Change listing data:
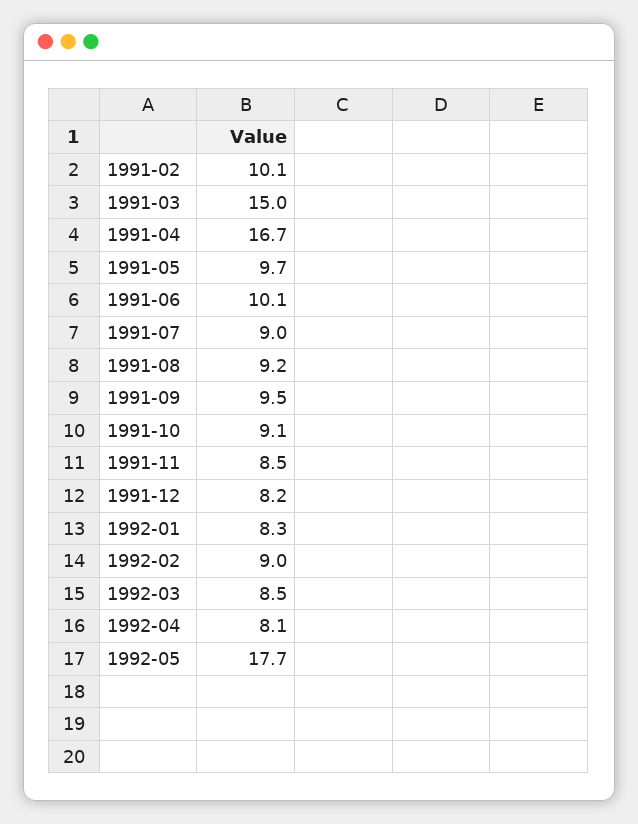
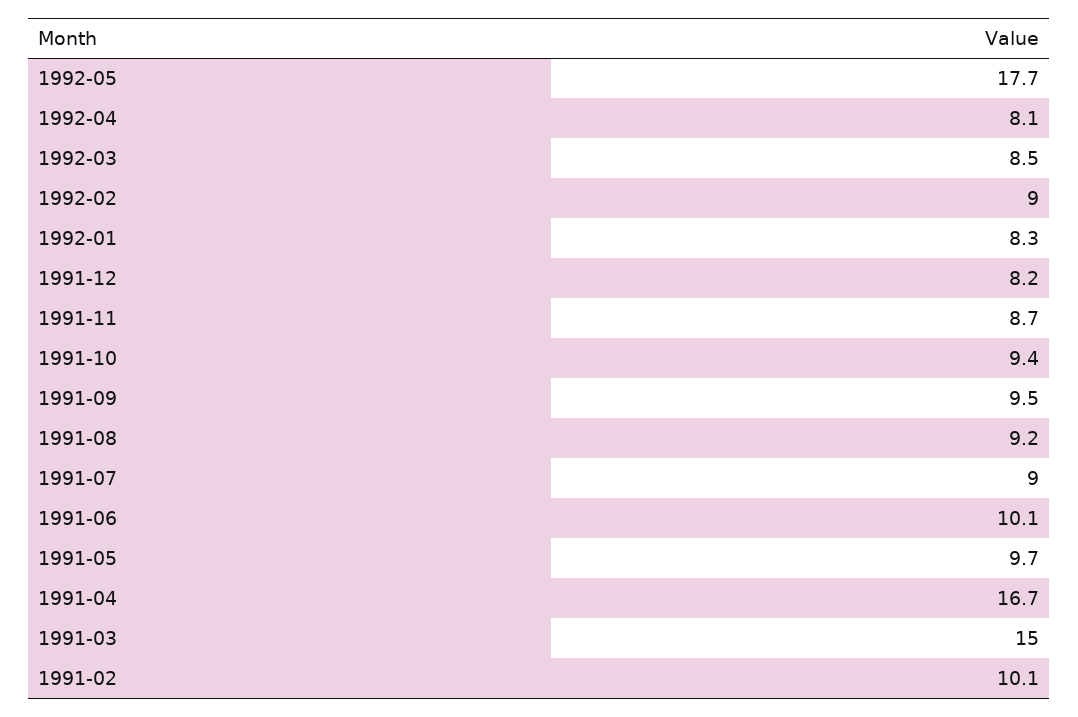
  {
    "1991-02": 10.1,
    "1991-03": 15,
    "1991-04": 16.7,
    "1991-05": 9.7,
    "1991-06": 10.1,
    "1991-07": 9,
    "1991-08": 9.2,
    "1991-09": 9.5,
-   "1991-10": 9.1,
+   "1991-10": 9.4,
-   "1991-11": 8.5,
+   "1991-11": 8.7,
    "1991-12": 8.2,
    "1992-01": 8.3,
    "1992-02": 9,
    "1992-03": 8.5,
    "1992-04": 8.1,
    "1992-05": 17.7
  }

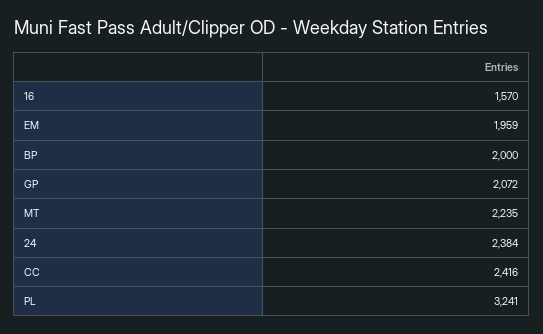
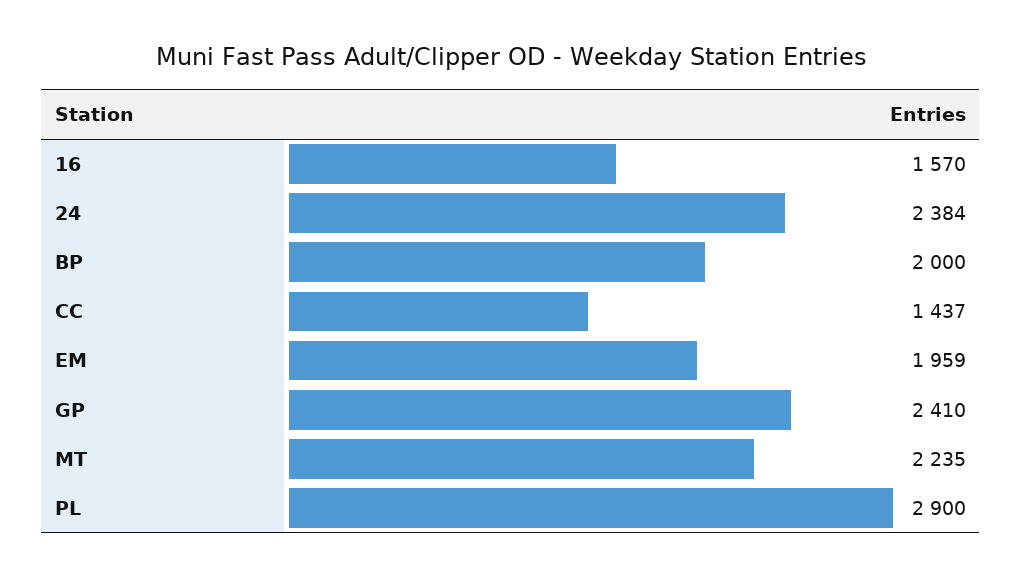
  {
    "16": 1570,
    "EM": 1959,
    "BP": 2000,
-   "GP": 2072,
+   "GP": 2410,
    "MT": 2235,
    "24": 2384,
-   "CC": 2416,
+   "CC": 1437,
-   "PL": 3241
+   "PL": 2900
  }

WHAT IS NEEDED: Verbatim copy with pictures excluded: write out the records above in full.

FINAL ANSWER:
  {
    "1991-02": 10.1,
    "1991-03": 15,
    "1991-04": 16.7,
    "1991-05": 9.7,
    "1991-06": 10.1,
    "1991-07": 9,
    "1991-08": 9.2,
    "1991-09": 9.5,
-   "1991-10": 9.1,
+   "1991-10": 9.4,
-   "1991-11": 8.5,
+   "1991-11": 8.7,
    "1991-12": 8.2,
    "1992-01": 8.3,
    "1992-02": 9,
    "1992-03": 8.5,
    "1992-04": 8.1,
    "1992-05": 17.7
  }

  {
    "16": 1570,
    "EM": 1959,
    "BP": 2000,
-   "GP": 2072,
+   "GP": 2410,
    "MT": 2235,
    "24": 2384,
-   "CC": 2416,
+   "CC": 1437,
-   "PL": 3241
+   "PL": 2900
  }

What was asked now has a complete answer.